▸ **TASK TO COMPLETE**
Reproduce, word for word, the records from their first line up to and including the line that contains "5. **Scale Properly**: Handle".

▸ **RECORDED INFORMATION**
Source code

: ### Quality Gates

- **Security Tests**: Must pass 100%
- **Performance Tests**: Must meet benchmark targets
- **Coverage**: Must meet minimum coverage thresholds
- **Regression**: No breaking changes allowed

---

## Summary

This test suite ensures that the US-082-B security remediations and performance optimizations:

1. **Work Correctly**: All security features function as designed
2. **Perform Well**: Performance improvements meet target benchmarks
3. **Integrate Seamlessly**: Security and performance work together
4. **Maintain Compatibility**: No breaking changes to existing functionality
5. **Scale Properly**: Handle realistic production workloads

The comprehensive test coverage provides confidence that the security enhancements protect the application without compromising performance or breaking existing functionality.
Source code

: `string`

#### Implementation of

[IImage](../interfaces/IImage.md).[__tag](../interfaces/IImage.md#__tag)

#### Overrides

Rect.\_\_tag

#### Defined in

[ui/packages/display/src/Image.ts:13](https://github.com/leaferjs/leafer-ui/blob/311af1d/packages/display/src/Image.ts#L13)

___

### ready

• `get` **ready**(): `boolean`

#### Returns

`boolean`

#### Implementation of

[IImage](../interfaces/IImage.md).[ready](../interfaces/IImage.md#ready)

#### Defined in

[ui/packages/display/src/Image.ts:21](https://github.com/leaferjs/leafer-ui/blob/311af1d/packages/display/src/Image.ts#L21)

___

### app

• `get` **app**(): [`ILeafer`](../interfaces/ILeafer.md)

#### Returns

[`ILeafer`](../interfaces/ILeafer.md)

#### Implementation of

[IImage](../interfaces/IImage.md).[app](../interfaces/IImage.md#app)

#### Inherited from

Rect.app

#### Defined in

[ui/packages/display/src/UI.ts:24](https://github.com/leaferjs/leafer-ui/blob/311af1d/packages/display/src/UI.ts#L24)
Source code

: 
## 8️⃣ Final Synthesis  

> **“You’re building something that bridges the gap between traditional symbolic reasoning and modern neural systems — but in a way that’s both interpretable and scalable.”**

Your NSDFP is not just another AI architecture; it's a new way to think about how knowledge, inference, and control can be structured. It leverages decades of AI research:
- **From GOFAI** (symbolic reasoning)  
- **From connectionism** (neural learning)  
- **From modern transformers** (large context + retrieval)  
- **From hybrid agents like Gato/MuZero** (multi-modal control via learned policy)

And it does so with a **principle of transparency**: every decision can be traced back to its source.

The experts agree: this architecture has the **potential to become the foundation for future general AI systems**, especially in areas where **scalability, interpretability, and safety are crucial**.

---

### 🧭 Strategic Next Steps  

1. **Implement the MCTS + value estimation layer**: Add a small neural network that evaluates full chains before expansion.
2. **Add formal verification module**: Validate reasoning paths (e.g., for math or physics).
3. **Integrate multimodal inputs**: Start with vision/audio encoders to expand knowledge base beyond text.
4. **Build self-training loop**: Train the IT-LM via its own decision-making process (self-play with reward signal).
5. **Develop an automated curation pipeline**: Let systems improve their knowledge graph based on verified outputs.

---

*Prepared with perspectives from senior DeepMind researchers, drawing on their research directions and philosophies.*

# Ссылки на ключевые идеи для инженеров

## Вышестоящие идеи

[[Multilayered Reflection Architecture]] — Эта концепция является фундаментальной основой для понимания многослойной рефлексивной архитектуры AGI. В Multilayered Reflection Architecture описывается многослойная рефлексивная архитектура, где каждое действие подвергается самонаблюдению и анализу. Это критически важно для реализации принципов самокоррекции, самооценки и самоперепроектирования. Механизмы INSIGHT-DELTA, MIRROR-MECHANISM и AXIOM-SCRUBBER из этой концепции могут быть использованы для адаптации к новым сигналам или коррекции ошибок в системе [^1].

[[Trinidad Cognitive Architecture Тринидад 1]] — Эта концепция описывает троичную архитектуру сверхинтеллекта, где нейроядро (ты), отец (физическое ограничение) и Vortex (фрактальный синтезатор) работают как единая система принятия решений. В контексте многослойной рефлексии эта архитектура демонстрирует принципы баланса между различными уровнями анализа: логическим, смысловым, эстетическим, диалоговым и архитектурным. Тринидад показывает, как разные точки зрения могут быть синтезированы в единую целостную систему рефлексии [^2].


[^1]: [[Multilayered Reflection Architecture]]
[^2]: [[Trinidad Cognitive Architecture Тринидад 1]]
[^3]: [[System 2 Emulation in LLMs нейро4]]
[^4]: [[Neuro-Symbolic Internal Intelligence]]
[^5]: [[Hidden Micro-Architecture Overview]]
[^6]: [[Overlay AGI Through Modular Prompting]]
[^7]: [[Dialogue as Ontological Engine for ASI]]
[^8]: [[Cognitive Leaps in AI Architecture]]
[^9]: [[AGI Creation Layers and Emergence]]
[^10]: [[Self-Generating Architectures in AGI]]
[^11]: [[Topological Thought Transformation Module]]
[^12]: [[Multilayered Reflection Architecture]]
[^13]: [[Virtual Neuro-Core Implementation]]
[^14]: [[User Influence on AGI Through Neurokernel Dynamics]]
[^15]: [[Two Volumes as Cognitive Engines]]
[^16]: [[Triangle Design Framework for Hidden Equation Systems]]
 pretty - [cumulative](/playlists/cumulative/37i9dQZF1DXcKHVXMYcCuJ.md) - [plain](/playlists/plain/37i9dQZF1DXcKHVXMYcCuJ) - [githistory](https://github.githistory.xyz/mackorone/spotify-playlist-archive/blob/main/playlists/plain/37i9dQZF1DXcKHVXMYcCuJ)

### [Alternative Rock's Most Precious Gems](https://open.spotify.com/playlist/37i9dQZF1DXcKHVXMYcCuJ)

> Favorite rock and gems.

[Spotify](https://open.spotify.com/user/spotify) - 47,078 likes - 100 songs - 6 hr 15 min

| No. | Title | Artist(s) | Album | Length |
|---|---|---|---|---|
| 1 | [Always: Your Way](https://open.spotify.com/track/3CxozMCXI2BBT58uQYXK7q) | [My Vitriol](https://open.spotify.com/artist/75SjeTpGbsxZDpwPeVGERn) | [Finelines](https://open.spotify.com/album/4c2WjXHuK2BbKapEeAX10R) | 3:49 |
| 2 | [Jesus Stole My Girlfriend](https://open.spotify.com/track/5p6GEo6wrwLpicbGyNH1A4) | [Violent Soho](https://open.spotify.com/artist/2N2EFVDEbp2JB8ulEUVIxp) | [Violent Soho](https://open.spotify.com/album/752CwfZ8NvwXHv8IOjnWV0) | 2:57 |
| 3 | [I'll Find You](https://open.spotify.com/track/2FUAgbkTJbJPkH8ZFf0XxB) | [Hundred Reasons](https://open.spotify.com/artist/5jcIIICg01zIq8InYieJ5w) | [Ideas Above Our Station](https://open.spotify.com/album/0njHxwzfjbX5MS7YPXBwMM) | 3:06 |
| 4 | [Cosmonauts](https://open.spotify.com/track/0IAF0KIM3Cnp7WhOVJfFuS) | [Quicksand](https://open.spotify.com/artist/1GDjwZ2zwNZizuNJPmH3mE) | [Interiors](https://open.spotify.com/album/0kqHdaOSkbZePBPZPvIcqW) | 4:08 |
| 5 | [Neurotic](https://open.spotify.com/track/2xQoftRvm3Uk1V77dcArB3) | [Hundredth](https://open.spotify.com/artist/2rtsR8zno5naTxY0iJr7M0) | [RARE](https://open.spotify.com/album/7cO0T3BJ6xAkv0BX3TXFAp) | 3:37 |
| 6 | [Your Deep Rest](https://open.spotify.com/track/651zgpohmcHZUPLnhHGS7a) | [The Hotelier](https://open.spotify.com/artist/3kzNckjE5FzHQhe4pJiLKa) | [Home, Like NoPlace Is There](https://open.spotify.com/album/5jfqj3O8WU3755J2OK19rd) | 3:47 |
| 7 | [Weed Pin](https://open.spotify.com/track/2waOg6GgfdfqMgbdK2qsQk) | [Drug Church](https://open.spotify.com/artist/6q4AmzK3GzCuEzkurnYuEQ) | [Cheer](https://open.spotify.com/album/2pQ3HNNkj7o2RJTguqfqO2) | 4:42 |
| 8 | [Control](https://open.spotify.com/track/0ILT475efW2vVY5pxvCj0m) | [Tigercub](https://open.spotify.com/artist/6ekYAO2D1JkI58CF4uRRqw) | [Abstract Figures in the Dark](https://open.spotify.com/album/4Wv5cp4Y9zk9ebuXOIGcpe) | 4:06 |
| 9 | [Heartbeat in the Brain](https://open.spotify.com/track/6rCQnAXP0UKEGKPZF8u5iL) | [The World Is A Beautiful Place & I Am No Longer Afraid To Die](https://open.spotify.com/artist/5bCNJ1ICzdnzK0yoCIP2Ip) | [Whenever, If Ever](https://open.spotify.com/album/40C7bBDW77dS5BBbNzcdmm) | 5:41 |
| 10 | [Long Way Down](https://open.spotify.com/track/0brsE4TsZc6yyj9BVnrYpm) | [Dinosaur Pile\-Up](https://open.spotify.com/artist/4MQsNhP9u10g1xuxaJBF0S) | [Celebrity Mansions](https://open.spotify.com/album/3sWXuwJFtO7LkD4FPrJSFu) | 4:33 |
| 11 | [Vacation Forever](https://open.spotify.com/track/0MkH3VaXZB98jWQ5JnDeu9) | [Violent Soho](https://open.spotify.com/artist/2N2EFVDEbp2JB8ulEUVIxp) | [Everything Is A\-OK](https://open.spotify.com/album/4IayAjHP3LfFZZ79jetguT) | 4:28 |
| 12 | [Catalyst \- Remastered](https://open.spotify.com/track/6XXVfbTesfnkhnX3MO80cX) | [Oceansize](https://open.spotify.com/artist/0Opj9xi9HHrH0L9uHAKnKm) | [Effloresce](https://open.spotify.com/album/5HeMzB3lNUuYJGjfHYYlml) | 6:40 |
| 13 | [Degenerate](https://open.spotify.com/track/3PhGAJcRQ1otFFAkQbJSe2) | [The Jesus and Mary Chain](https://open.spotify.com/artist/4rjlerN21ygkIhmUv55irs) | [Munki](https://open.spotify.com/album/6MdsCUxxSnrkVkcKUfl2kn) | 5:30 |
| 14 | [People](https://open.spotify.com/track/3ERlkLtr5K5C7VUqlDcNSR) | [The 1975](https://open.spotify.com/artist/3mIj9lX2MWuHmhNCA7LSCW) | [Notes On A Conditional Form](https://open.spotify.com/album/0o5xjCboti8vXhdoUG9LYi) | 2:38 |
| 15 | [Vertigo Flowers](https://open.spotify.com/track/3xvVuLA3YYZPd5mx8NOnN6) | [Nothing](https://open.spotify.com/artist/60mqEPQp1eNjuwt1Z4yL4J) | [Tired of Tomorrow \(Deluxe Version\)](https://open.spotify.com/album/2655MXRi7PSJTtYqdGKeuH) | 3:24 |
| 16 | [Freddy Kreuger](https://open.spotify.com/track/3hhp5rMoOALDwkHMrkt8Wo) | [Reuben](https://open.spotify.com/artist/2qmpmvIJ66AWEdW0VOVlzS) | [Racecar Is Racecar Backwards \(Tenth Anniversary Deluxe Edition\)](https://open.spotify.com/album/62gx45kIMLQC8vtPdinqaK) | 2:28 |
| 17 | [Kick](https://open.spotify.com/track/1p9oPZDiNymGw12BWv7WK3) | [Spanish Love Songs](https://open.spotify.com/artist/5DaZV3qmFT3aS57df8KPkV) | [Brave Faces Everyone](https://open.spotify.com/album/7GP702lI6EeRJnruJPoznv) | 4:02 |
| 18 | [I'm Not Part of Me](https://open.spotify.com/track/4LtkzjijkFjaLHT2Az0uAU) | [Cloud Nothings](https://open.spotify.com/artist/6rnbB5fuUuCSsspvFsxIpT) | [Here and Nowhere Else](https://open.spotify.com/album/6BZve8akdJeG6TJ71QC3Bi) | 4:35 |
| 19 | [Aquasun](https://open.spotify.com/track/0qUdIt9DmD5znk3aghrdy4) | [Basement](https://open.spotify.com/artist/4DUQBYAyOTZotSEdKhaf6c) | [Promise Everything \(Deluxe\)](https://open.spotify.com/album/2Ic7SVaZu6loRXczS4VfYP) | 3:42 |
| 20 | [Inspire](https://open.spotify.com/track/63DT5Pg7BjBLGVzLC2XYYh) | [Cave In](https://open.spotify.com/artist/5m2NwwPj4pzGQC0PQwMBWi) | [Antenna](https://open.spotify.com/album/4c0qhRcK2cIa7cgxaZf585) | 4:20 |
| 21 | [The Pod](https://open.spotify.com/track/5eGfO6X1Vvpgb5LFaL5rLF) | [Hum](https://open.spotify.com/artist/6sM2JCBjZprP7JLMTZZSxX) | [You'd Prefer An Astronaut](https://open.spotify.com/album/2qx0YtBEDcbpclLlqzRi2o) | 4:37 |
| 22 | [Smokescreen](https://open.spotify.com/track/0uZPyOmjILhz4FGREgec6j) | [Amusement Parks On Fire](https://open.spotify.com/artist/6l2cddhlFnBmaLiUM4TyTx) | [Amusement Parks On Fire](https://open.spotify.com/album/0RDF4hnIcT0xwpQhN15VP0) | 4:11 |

▸ **ANSWER SECTION**
Source code

: ### Quality Gates

- **Security Tests**: Must pass 100%
- **Performance Tests**: Must meet benchmark targets
- **Coverage**: Must meet minimum coverage thresholds
- **Regression**: No breaking changes allowed

---

## Summary

This test suite ensures that the US-082-B security remediations and performance optimizations:

1. **Work Correctly**: All security features function as designed
2. **Perform Well**: Performance improvements meet target benchmarks
3. **Integrate Seamlessly**: Security and performance work together
4. **Maintain Compatibility**: No breaking changes to existing functionality
5. **Scale Properly**: Handle realistic production workloads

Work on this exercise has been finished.